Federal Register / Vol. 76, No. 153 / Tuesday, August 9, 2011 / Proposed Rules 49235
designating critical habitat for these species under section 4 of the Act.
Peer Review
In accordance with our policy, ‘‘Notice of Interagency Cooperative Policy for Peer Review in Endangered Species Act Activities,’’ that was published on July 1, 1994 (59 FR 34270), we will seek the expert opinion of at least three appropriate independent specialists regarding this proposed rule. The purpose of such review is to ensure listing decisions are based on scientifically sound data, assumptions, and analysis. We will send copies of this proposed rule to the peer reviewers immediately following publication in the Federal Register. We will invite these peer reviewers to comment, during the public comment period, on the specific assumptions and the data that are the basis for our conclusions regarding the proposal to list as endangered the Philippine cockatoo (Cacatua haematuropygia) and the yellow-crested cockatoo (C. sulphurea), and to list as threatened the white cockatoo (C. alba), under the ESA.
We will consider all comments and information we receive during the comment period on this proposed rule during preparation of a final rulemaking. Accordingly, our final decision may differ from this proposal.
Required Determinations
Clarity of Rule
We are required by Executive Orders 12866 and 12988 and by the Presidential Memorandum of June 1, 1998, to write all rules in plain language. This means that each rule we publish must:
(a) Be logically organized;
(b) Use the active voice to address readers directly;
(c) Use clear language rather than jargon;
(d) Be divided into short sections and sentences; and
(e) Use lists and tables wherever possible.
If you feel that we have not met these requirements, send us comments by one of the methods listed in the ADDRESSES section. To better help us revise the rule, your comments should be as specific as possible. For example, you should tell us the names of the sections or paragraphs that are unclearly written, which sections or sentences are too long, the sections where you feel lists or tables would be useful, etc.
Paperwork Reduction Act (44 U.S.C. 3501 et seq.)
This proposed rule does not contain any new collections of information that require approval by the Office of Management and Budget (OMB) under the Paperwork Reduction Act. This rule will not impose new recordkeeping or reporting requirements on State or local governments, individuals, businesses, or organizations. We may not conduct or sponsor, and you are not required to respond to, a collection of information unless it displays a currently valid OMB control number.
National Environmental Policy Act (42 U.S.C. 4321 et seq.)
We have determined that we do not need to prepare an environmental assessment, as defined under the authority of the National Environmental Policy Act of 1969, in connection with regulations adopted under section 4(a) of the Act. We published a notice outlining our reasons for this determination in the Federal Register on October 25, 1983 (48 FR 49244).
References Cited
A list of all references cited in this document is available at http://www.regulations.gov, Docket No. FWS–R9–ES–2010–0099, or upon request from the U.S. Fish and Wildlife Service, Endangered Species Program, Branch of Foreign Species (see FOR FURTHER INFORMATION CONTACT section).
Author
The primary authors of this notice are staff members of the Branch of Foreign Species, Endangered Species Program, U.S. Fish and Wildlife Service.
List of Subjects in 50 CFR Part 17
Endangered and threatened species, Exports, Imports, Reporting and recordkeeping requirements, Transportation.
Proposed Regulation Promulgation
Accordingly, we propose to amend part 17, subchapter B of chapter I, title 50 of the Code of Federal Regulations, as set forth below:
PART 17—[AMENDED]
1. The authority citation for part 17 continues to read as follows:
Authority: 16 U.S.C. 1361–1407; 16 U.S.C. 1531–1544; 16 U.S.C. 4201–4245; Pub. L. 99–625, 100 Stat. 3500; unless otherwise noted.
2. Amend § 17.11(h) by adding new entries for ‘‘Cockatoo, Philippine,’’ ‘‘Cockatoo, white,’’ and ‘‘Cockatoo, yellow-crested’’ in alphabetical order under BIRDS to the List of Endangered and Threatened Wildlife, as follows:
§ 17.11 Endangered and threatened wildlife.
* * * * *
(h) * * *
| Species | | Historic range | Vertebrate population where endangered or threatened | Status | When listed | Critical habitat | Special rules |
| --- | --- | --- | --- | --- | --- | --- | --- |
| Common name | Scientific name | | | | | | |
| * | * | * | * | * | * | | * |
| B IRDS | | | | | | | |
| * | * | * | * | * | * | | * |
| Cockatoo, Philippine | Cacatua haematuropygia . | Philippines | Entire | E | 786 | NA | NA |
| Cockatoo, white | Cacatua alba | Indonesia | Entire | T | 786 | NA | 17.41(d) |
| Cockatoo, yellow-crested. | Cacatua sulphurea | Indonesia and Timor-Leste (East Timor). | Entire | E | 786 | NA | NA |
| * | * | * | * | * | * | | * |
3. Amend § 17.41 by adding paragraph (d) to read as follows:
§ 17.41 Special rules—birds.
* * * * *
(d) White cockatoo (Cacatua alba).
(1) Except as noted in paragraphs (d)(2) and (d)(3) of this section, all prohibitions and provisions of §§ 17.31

◆ ◆ ◆ ◆ ◆ ◆ ◆

▸ PROMPT:
An exact copy of the lines above, from the one containing "Clarity of Rule" down to the one containing "National Environmental Policy Act (42" and including both, is the whole answer; retype it and nothing else.

▸ RESPONSE TO THIS EXERCISE:
Clarity of Rule
We are required by Executive Orders 12866 and 12988 and by the Presidential Memorandum of June 1, 1998, to write all rules in plain language. This means that each rule we publish must:
(a) Be logically organized;
(b) Use the active voice to address readers directly;
(c) Use clear language rather than jargon;
(d) Be divided into short sections and sentences; and
(e) Use lists and tables wherever possible.
If you feel that we have not met these requirements, send us comments by one of the methods listed in the ADDRESSES section. To better help us revise the rule, your comments should be as specific as possible. For example, you should tell us the names of the sections or paragraphs that are unclearly written, which sections or sentences are too long, the sections where you feel lists or tables would be useful, etc.
Paperwork Reduction Act (44 U.S.C. 3501 et seq.)
This proposed rule does not contain any new collections of information that require approval by the Office of Management and Budget (OMB) under the Paperwork Reduction Act. This rule will not impose new recordkeeping or reporting requirements on State or local governments, individuals, businesses, or organizations. We may not conduct or sponsor, and you are not required to respond to, a collection of information unless it displays a currently valid OMB control number.
National Environmental Policy Act (42 U.S.C. 4321 et seq.)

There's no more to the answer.